What Do Data Scientists Do?
Data Scientist. You've heard the term. It seems that everyone has one - every large corporation, major law firm, legal services provider, every eDiscovery software company. At Reveal, we have a whole team. But who are these people and what do data scientists do?
Data science is a comparatively new discipline. The term "data scientist" was only coined in 2008. In simple terms, as noted on the University of Wisconsin Data Science Program website, "a data scientist’s job is to analyze data for actionable insights."
Data Science Life Cycles
Data science follows a life cycle. As is to be expected with any new discipline, many, varied, and sometimes conflicting descriptions of that life cycle abound. UC Berkeley School of Information, for example, offers a model with five stages:
- Capture: data acquisition, data entry, signal reception, data extraction;
- Maintain: data warehousing, data cleansing, data staging, data processing, data architecture;
- Process: data mining, clustering/classification, data modeling, data summarization;
- Analyze: exploratory/confirmatory, predictive analysis, regression, text mining, qualitative analysis; and
- Communicate: data reporting, data visualization, business intelligence, decision making.
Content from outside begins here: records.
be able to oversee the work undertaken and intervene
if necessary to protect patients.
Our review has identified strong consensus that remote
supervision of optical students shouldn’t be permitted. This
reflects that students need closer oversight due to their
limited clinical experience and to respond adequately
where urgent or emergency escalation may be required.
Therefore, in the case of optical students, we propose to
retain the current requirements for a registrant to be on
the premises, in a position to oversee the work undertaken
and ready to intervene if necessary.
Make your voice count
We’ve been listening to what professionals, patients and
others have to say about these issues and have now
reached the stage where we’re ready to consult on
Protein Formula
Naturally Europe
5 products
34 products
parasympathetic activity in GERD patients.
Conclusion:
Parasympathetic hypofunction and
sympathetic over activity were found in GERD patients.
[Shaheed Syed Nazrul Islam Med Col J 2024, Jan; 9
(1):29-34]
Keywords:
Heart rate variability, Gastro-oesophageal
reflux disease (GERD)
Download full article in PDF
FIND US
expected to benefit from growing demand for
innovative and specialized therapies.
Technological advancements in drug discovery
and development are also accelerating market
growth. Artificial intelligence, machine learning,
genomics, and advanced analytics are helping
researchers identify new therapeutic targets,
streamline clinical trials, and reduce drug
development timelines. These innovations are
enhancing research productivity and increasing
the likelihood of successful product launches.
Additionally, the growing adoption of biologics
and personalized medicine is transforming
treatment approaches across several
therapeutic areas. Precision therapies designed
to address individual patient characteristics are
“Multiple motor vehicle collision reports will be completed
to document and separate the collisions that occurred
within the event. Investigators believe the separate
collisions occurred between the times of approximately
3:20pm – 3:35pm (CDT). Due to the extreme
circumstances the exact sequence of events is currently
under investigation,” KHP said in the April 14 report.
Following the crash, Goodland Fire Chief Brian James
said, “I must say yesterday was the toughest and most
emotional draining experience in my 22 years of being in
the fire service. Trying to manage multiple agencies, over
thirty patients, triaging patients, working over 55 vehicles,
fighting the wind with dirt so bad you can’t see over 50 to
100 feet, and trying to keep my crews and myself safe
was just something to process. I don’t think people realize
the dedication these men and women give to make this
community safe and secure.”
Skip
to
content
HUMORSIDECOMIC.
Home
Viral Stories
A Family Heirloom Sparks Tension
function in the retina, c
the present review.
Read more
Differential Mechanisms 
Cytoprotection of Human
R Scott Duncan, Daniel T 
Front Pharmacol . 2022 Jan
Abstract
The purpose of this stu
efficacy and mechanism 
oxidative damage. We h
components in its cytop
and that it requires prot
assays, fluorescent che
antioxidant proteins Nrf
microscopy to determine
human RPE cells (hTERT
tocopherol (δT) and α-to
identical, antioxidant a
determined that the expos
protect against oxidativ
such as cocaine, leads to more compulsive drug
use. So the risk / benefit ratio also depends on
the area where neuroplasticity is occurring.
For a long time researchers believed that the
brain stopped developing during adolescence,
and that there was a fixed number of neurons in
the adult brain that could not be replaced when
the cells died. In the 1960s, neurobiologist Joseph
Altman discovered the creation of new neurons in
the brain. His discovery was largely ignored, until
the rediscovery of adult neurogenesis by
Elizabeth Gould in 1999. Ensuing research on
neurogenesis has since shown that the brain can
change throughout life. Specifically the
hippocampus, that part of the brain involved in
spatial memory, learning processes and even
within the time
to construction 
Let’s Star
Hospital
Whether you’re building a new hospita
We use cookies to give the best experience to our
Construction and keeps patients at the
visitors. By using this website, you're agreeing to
Others describe the process somewhat differently, such as this 10-step framework from Master’s in Data Science—Your Guide to Data Science Graduate Programs in 2021, where the authors note that "though no two data scientists will come up with precisely the same steps for their work, most data science projects follow a similar trajectory and will have at least some steps in common with other data science efforts."
Types of Data Scientist
There are many types of data science job titles, such as those laid out in a list from Projectpro:
- Statisticians and mathematicians, who "analyze data and apply mathematical and statistical techniques to solve problems";
- Data engineers, "responsible for finding trends in data sets and developing algorithms to help make raw data more useful to the enterprise";
- Machine learning scientists, who "work in the research and development of algorithms that are used in adaptive systems..., build methods for predicting product suggestions...and product demand..., and explore Big Data to automatically extract patterns";
- Actuarial scientists, involved in "evaluating risks and maintaining the economic stability of insurance or financial organizations";
- Business analytics practitioners, focused on "data, statistical analysis and reporting to help investigate and analyze business performance, provide insights, and drive recommendations to improve performance";
- Software programming analysts, who "assess the information and systems requirements of various departments and then work with computer programmers to develop the necessary applications"; and
- Spatial data scientists, who focus on "the special characteristics of spatial data, i.e., the importance of 'where'”.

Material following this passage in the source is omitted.